Com grandes empresas como Microsoft promovendo demissões em massa, além de CEOs como Andy Jassy (Amazon) admitindo que a IA vai reduzir o número de funcionários, a questão se torna urgente.
A resposta da Universidade de Washington, através da Paul G. Allen School of Computer Science & Engineering, é clara: formar solucionadores de problemas, e não apenas codificadores.
“A codificação, ou a tradução de um design preciso em instruções de software, está morta”, disse Magdalena Balazinska ao GeekWire. “A IA pode fazer isso. Nunca formamos programadores. Sempre formamos engenheiros de software.”
Ferramentas como o ChatGPT mudaram a forma como interagimos com a tecnologia, e agora fazem parte do processo de aprendizagem.

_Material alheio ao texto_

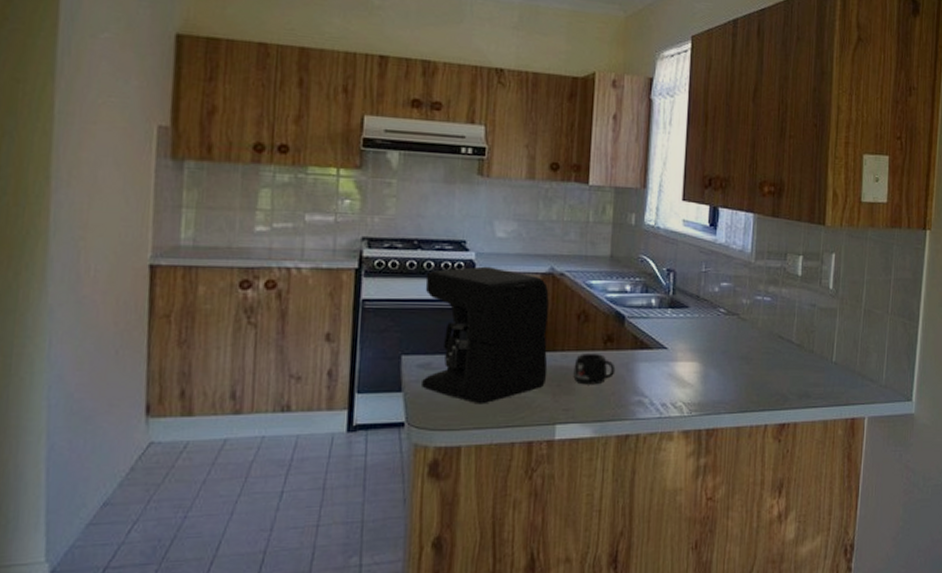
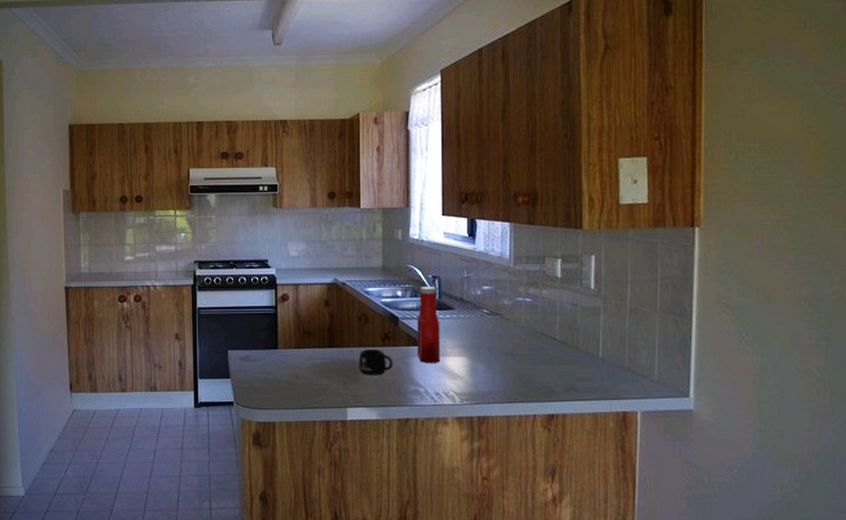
coffee maker: present [422,266,549,404] -> none [241,279,338,390]
ketchup bottle: none [644,281,672,369] -> present [417,287,441,363]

No curso de Harshitha Rebala, recém-graduada, o uso dessas ferramentas era permitido. Contudo, desde que citado como “colaborador”, como qualquer colega de equipe.

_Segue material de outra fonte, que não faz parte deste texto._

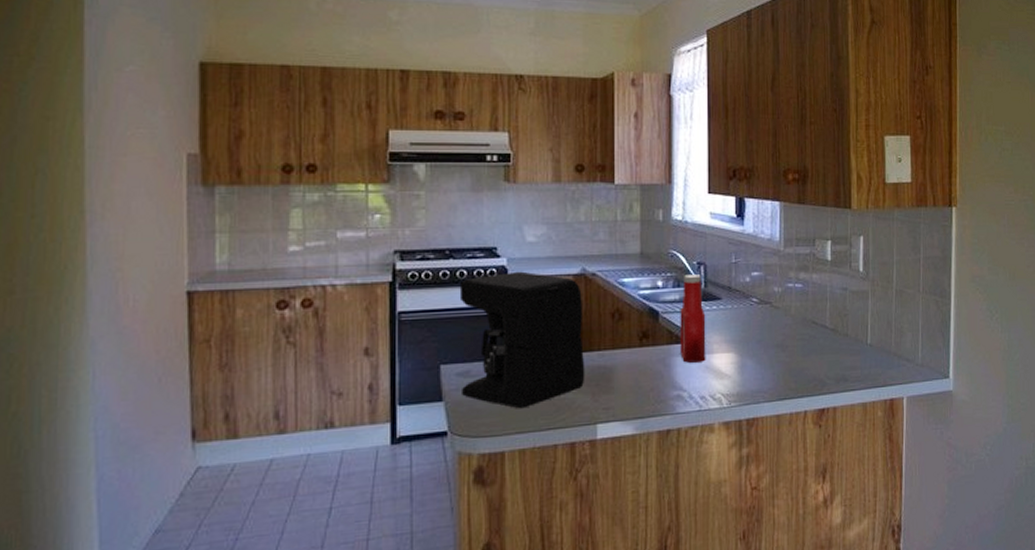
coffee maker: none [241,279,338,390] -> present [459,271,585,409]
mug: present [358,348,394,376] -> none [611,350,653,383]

“Depois de um dia longo, se você ficar preso no mesmo bug repetidamente, é muito fácil simplesmente aceitar e dizer [à IA]: ‘esse é o bug que estou encontrando, você tem algum conselho?’”, disse Rebala.
Currículos de estudos que acompanham a revolução da IA
O Allen School encoraja professores a testarem o uso da IA em sala de aula, em vez de impor regras rígidas. Dessa forma, visam absorver aprendizados para ajustes futuros no currículo.
Essa é uma abordagem também adotada por outras instituições, como a Carnegie Mellon University. Para a diretora Balazinska, as mudanças não eliminam empregos, mas os transformam.
“Sempre haverá uma função considerada júnior, mesmo que o nível de exigência seja maior”, diz ela.
Empresas já começam a adaptar seus processos seletivos. Na Vercept, por exemplo, candidatos precisam dominar frameworks de IA e entender como aplicar modelos. Isso, sem depender unicamente de ferramentas prontas.
Ainda assim, a característica mais valorizada, segundo a CEO Kiana Ehsani, vai além da técnica:
“A qualidade mais importante, acima de todas as outras, é a curiosidade e uma genuína vontade de aprender. Essa mentalidade muitas vezes supera qualquer habilidade técnica específica.”